Bekliyoruz... Ceza ne zaman kesilecek?

Ak Parti ve Saray'a para cezası kesilmeden "milletimizin" içi rahat etmeyecek. Eğer ceza kesilmezse Brezilya'dan ne farkımız var? Vak'a çokluğu ayrı, asıl benzerliğimiz vurdum duymazlık, halkımızı "insan" yerine koymamak.
Ak Parti, "millet"e değer verseydi, kongrelerini lebalep doldurmazlardı.

• Yapılacak işler
1. Çıkarılan metni iki cümleyle özetleyin.
2. Çıkarılan metne göre şu soruları yanıtlayın:
(a) Ceza kesilmezse hangi ülkeden farkımız olmayacağı söyleniyor?
(b) Vak'a çokluğu dışında asıl benzerlik olarak ne gösteriliyor?
(c) Ak Parti millete değer verseydi neyi lebalep doldurmazdı?
3. Çıkarılan metinde "Bekliyoruz... Ceza ne" sözcüklerinin geçtiği yerden başlayın, "kongrelerini lebalep doldurmazlardı." sözcüklerinden sonra durun ve aradaki bölümü aynen aktarın.

Kayıtlı veriler:
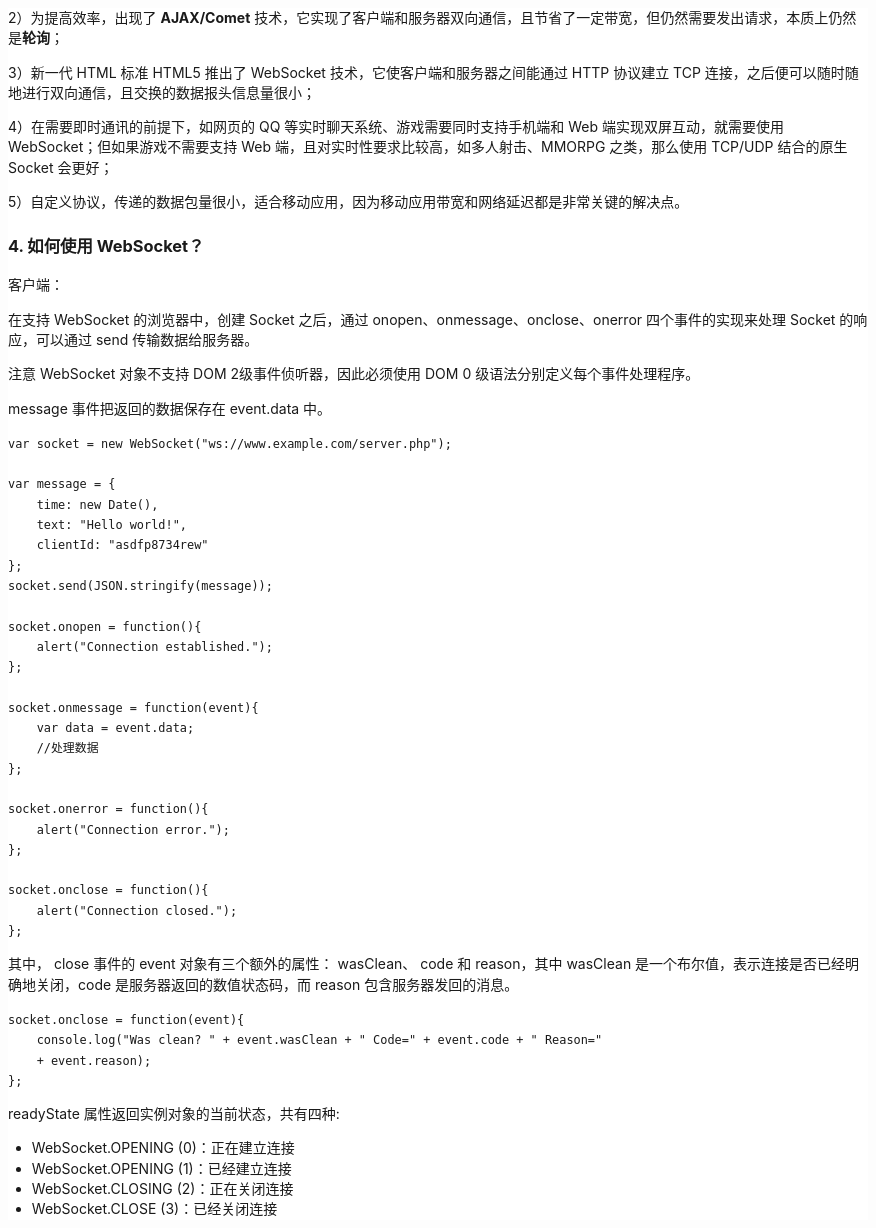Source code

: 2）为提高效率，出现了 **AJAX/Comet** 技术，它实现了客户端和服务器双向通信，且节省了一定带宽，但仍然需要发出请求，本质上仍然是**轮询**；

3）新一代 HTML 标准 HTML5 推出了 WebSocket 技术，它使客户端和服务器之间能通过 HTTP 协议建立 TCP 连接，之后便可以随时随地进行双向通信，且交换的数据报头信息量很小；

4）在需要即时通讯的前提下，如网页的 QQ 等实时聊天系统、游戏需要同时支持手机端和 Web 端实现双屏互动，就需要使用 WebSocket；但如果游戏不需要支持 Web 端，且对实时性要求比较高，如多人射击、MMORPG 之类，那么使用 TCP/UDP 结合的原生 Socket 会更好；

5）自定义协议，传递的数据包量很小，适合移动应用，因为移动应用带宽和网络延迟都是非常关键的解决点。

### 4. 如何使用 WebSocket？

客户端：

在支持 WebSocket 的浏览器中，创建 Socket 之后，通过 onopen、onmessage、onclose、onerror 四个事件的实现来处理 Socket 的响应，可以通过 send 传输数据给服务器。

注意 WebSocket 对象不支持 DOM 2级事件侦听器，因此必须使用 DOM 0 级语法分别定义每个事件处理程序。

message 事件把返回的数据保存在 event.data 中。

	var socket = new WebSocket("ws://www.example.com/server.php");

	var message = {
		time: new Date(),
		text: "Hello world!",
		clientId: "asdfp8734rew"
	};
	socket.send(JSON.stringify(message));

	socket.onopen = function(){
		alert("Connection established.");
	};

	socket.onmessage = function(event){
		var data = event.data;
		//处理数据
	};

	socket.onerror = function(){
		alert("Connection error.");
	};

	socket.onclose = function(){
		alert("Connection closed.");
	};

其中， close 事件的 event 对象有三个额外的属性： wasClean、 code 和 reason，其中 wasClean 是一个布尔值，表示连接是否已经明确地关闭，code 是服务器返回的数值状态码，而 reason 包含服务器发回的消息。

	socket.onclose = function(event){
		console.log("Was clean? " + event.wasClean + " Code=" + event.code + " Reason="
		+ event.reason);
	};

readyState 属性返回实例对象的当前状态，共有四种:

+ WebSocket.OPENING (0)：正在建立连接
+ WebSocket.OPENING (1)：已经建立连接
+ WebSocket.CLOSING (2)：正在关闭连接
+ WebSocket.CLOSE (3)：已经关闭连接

• Her maddenin yanıtı
1. Ak Parti ve Saray'a para cezası kesilmeden milletin içi rahat etmeyecek; ceza kesilmezse Brezilya'dan farkımız olmaz, vak'a çokluğu bir yana asıl benzerlik vurdum duymazlık ve halkı "insan" yerine koymamaktır. Ak Parti millete değer verseydi kongrelerini lebalep doldurmazdı.

2.
(a) Brezilya.
(b) Vurdum duymazlık ve halkı "insan" yerine koymamak.
(c) Kongrelerini.

3.
Bekliyoruz... Ceza ne zaman kesilecek?

Ak Parti ve Saray'a para cezası kesilmeden "milletimizin" içi rahat etmeyecek. Eğer ceza kesilmezse Brezilya'dan ne farkımız var? Vak'a çokluğu ayrı, asıl benzerliğimiz vurdum duymazlık, halkımızı "insan" yerine koymamak.
Ak Parti, "millet"e değer verseydi, kongrelerini lebalep doldurmazlardı.